Directive 1:
According to the passage on field emission displays, what should the cathode/anode voltage be in color displays?
Directive 2:
Please print the passage on field emission displays word for word, starting at "First, the energy" and ending at "field emission variations.".

Excerpted text:
◆ ◆ ◆
The above-mentioned problems may be alleviated if the grid structure and sharp micro-tips are not needed. This may be accomplished by use of a flat cathode as the electron field emitter in a diode configuration where the anode is coated with a phosphor. No extraction grid is needed in such a display, thereby rendering the display relatively easy to construct.
Unfortunately, such field emission flat panel displays having a diode (cathode/anode) configuration suffer from several disadvantages.
First, the energy of electrons bombarding phosphors coating the anode is determined by the voltage between the cathode and the phosphors on the anode. In color displays, in which the phosphors must be excited by an especially high electron energy, cathode/anode voltage should be higher than 300 volts. This high voltage requirement causes cathode and anode drivers to be able to handle the higher voltage, thus making the drivers more expensive to manufacture. Such high voltage drivers are also relatively slow due to the time it takes to develop the higher voltage on conductors within the display.
According to Fowler-Nordheim ("F-N") theory, the current density of field emissions changes by as much as 10 percent when cathode/anode separation changes by only 1 percent. Prior art flat panel displays have not been completely successful in overcoming the problem of field emission variations.
All flat panel displays must employ an addressing scheme of some sort to allow information a computer or other device sends to the display to be placed in proper order. Addressing is simply the means by which individual display or picture elements (frequently called "pixels") are accessed and configured to display the information.
◆ ◆ ◆
Extracted data:
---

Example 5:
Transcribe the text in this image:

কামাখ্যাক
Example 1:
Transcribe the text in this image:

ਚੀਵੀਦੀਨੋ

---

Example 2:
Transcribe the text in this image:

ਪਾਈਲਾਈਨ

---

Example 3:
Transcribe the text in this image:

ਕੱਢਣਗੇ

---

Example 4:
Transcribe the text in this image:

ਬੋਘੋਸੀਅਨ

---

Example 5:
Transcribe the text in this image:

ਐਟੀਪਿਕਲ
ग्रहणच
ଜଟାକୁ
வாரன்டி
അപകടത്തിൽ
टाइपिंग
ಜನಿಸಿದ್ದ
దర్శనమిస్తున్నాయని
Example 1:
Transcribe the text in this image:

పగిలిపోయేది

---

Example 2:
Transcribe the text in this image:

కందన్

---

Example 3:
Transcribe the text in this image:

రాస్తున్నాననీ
◆ ◆ ◆
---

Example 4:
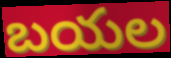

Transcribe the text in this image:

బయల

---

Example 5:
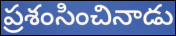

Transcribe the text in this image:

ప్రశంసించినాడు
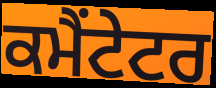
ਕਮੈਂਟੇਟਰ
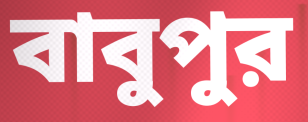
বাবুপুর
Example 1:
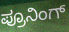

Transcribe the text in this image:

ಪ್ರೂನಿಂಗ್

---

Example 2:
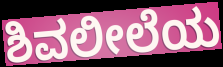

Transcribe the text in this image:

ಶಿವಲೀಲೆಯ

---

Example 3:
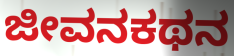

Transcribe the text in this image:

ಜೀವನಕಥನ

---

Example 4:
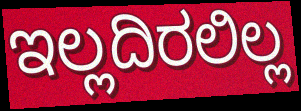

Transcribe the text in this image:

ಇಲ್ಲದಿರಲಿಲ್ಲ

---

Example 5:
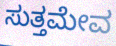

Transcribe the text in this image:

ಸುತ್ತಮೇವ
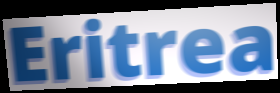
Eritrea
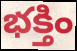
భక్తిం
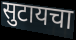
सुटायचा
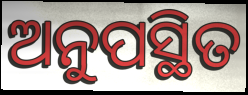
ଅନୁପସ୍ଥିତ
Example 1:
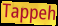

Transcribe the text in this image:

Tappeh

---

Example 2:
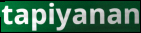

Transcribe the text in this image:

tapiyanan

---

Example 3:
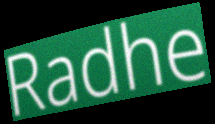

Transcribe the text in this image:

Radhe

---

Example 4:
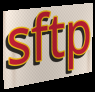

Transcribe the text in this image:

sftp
◆ ◆ ◆
Complete response 1:
Higher than 300 volts.

Complete response 2:
First, the energy of electrons bombarding phosphors coating the anode is determined by the voltage between the cathode and the phosphors on the anode. In color displays, in which the phosphors must be excited by an especially high electron energy, cathode/anode voltage should be higher than 300 volts. This high voltage requirement causes cathode and anode drivers to be able to handle the higher voltage, thus making the drivers more expensive to manufacture. Such high voltage drivers are also relatively slow due to the time it takes to develop the higher voltage on conductors within the display.
According to Fowler-Nordheim ("F-N") theory, the current density of field emissions changes by as much as 10 percent when cathode/anode separation changes by only 1 percent. Prior art flat panel displays have not been completely successful in overcoming the problem of field emission variations.